Records supplied:
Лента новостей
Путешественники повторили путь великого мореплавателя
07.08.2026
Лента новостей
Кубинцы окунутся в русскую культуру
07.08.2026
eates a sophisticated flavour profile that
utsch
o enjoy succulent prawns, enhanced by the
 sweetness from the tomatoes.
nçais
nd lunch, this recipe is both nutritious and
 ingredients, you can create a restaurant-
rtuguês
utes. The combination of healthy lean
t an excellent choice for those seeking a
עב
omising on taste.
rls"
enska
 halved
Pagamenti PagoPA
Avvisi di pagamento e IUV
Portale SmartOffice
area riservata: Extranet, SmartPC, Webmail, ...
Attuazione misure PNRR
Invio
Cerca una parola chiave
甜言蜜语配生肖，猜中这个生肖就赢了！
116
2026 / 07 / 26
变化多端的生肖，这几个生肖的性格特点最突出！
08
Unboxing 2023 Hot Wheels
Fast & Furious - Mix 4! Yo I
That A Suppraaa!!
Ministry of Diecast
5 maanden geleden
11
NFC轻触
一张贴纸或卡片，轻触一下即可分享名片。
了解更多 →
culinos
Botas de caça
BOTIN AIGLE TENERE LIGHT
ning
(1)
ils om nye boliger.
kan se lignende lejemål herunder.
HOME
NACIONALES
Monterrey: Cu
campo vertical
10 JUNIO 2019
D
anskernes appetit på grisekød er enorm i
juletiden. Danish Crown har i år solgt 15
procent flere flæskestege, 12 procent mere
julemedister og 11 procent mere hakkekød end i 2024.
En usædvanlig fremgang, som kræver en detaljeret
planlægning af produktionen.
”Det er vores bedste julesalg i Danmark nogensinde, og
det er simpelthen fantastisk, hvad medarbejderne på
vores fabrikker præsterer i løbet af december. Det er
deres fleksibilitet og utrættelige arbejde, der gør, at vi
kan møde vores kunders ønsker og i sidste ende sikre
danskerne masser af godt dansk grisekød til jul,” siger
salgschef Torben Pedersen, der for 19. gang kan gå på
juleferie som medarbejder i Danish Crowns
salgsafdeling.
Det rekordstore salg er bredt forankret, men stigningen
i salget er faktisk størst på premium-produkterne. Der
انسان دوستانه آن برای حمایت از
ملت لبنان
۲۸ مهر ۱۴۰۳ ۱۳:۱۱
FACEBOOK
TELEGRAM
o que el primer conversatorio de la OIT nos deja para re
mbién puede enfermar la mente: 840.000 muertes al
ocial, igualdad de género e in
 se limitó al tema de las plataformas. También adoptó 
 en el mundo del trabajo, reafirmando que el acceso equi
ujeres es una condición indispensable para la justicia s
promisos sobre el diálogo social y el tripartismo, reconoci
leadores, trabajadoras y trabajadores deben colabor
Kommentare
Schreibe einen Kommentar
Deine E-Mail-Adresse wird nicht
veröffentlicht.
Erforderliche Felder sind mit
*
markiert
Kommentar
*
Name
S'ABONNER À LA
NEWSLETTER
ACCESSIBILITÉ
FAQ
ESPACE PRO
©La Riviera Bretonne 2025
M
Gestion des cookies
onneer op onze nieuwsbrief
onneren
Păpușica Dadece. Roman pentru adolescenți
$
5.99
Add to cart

Exercise objective: Can you copy out the text of every entry above, line for line and unchanged?

Result for this exercise:
Лента новостей
Путешественники повторили путь великого мореплавателя
07.08.2026
Лента новостей
Кубинцы окунутся в русскую культуру
07.08.2026
eates a sophisticated flavour profile that
utsch
o enjoy succulent prawns, enhanced by the
 sweetness from the tomatoes.
nçais
nd lunch, this recipe is both nutritious and
 ingredients, you can create a restaurant-
rtuguês
utes. The combination of healthy lean
t an excellent choice for those seeking a
עב
omising on taste.
rls"
enska
 halved
Pagamenti PagoPA
Avvisi di pagamento e IUV
Portale SmartOffice
area riservata: Extranet, SmartPC, Webmail, ...
Attuazione misure PNRR
Invio
Cerca una parola chiave
甜言蜜语配生肖，猜中这个生肖就赢了！
116
2026 / 07 / 26
变化多端的生肖，这几个生肖的性格特点最突出！
08
Unboxing 2023 Hot Wheels
Fast & Furious - Mix 4! Yo I
That A Suppraaa!!
Ministry of Diecast
5 maanden geleden
11
NFC轻触
一张贴纸或卡片，轻触一下即可分享名片。
了解更多 →
culinos
Botas de caça
BOTIN AIGLE TENERE LIGHT
ning
(1)
ils om nye boliger.
kan se lignende lejemål herunder.
HOME
NACIONALES
Monterrey: Cu
campo vertical
10 JUNIO 2019
D
anskernes appetit på grisekød er enorm i
juletiden. Danish Crown har i år solgt 15
procent flere flæskestege, 12 procent mere
julemedister og 11 procent mere hakkekød end i 2024.
En usædvanlig fremgang, som kræver en detaljeret
planlægning af produktionen.
”Det er vores bedste julesalg i Danmark nogensinde, og
det er simpelthen fantastisk, hvad medarbejderne på
vores fabrikker præsterer i løbet af december. Det er
deres fleksibilitet og utrættelige arbejde, der gør, at vi
kan møde vores kunders ønsker og i sidste ende sikre
danskerne masser af godt dansk grisekød til jul,” siger
salgschef Torben Pedersen, der for 19. gang kan gå på
juleferie som medarbejder i Danish Crowns
salgsafdeling.
Det rekordstore salg er bredt forankret, men stigningen
i salget er faktisk størst på premium-produkterne. Der
انسان دوستانه آن برای حمایت از
ملت لبنان
۲۸ مهر ۱۴۰۳ ۱۳:۱۱
FACEBOOK
TELEGRAM
o que el primer conversatorio de la OIT nos deja para re
mbién puede enfermar la mente: 840.000 muertes al
ocial, igualdad de género e in
 se limitó al tema de las plataformas. También adoptó 
 en el mundo del trabajo, reafirmando que el acceso equi
ujeres es una condición indispensable para la justicia s
promisos sobre el diálogo social y el tripartismo, reconoci
leadores, trabajadoras y trabajadores deben colabor
Kommentare
Schreibe einen Kommentar
Deine E-Mail-Adresse wird nicht
veröffentlicht.
Erforderliche Felder sind mit
*
markiert
Kommentar
*
Name
S'ABONNER À LA
NEWSLETTER
ACCESSIBILITÉ
FAQ
ESPACE PRO
©La Riviera Bretonne 2025
M
Gestion des cookies
onneer op onze nieuwsbrief
onneren
Păpușica Dadece. Roman pentru adolescenți
$
5.99
Add to cart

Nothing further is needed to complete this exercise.